- SOURCE:

+---+

# House addition over existing concrete porch slab



## Hardwood Head (Oct 20, 2012)

I have a small 10' x 4' porch off the front of my house that I would like to convert and close it in for some additional interior house space. There is an exterior door for access from the small concrete porch into the house already and it is fully sheltered but the house roof. I want to frame the perimeter walls on top of the existing concrete slab for some added living space. The finished slab is approx 5" above ground level and hoped to avoid the need to set a row of block or pour a concrete curb in order to raise the height and keep proper clearance from the bottom sill plate of my new exterior wood framing. I am going to use pressure treated lumber for the bottom plate with sill gasket where it will attach to the concrete slab. After I secure the bottom PT plate with the gaskets I was planning on framing the walls with 2"x6" spruce that will sit on the bottom PT plate and use house wrap (Tyvek) first to fully wrap the underside of the spruce before it rests on the PT bottom plate. Install the O.S.B sheathing and using this same piece of house wrap that is under the spruce to continue running under neath and up the face of the O.S.B with no seams. If I take this route will it protect the walls from rot cause by the weather elements we will get here in Canada??


----------



## joecaption (Nov 30, 2011)

I doubt that's going to work unless there's a footing below the frost line. 
Believe it or not that slab moves up and down a small amount as the seasons change.


----------



## Hardwood Head (Oct 20, 2012)

Yes there are existing footings under the slab


----------



## oh'mike (Sep 18, 2009)

If there is a footer under that slab--then you should be just fine---

A picture would help --but isn't critical----treated bottom plate is required---you might want to double that if a leveling compound will be poured over the existing slap to level out the pitch after the wall is built-----


----------



## hand drive (Apr 21, 2012)

is the outside of the wall going to sit flush to the outside of the slab or is it going to sit in onto the slab some? you will want to work it out so that you are flush to the edge so that water does not get under the wall... Also, put tyvek last and it does not go to the interior of the wall just onto the sheathing last and lap over the slab some. Does the grade of your land around the porch slope toward the house or do you have a positive grade away from the structure? post a pic and maybe you will get more opinions to help your project along


----------



## joecaption (Nov 30, 2011)

Good point Hard Drive.
Every DIY deck I've ever seen where they tryed to enclose it they put the wall sitting back from the edge of the slab. Everyone of them leaks under the wall and rotted out the sheathing.
I just redid one that was set back 1-1/2. It rotted out the flooring, rim joist, sheathing. I had to shim out all the walls to get the sheathing to run past the slab.

+---+

- DATA SHOWN:
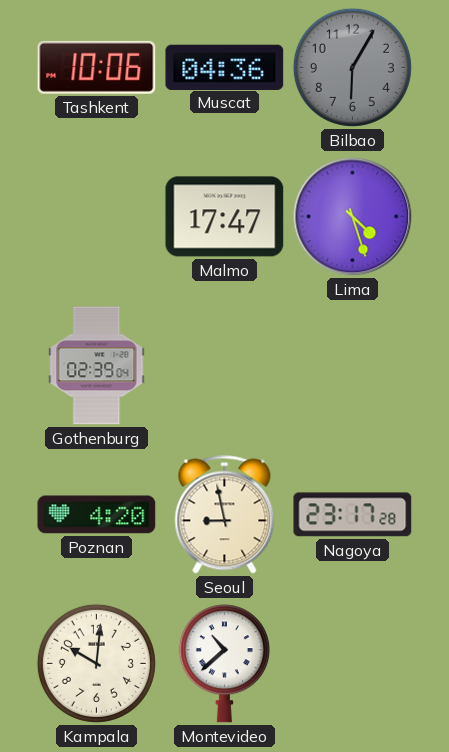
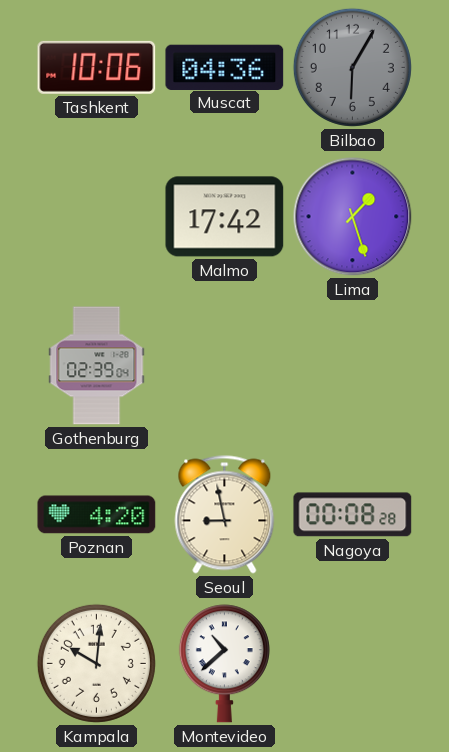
Malmo: 17:47 -> 17:42
Lima: 4:27 -> 1:27
Nagoya: 23:17 -> 00:08
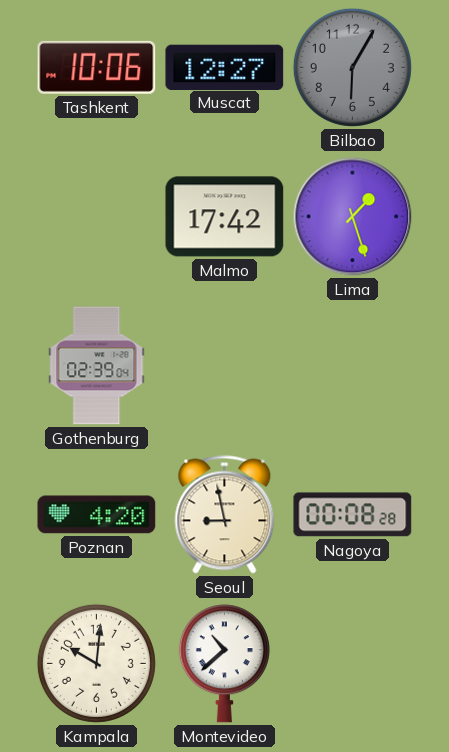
Muscat: 04:36 -> 12:27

+---+

- DIRECTIONS:
Pick up the forum thread above about framing walls on an existing concrete porch slab, and continue it from its last post.

- TASK RESULT:
One long wall was 2, 4 X 4's stacked on top of each other with no real rim joist and it bowed out 3" in the center. The two end walls were 6" differant in length.


----------



## hand drive (Apr 21, 2012)

joecaption said:


> Good point Hard Drive.
> Every DIY deck I've ever seen where they tryed to enclose it they put the wall sitting back from the edge of the slab. Everyone of them leaks under the wall and rotted out the sheathing.
> I just redid one that was set back 1-1/2. It rotted out the flooring, rim joist, sheathing. I had to shim out all the walls to get the sheathing to run past the slab.
> One long wall was 2, 4 X 4's stacked on top of each other with no real rim joist and it bowed out 3" in the center. The two end walls were 6" differant in length.



Many times the wall for the new closed in porch is lined up with the beam of the porch which usually sits in from the edge of the slab so people do the best they can with it but it still leaks :turned:


----------



## joecaption (Nov 30, 2011)

In most cases all they had to do was add a 2 X 4 to the post to space it out that's already there and use 2 X 6's for the wall studs so it comes out even.


----------



## Hardwood Head (Oct 20, 2012)

I have a new plan that I think will work better, please let me know your feedback!
I want to keep the snow and weather away from the wall as best as I can by framing a 2x6 PT knee wall 15" high, for added protection I will wrap the knee wall with a super 6 vapour barrier and a 2nd wrap with Tyvek and secure it to the slab with a sill gasket and a continous bead of exterior sealant between the wrap and the slab. Once secured I will caulk the perimeter of the bottom plate at the slab and add a 1" ridgid foam on the exterior side and then a layer of 1/2" concrete board. I will caulk and seal the perimeter at the slab between each layer. I will then parge the concrete board for a consistent smooth finish and use plastic drywall corner bead on the 1 outside corner. I do plan to set this back 1-1/2" from the slab but after the foam and concrete board are installaed I will be flush or very close with the existing slab. I will then frame on top of the PT knee wall with spruce, sheet with 11/16" OSB and wrap the exterior sheathing with the Tyvek. I am going to be using a 8" beveled pine siding and will start the fist course at the top of the 15" parged knee wall to keep the wood siding away from the exterior grade.........What do you guys think?
Yes the grade slopes away from the house, there is a flower garden that meets the slab on 1 side with new interlock on the other.


----------



## joecaption (Nov 30, 2011)

If your that worred about it I'd be running two rows of 6" block on top of the slab instead. Parge the block and slab on the outside.


----------



## hand drive (Apr 21, 2012)

Hardwood Head said:


> I have a new plan that I think will work better, please let me know your feedback!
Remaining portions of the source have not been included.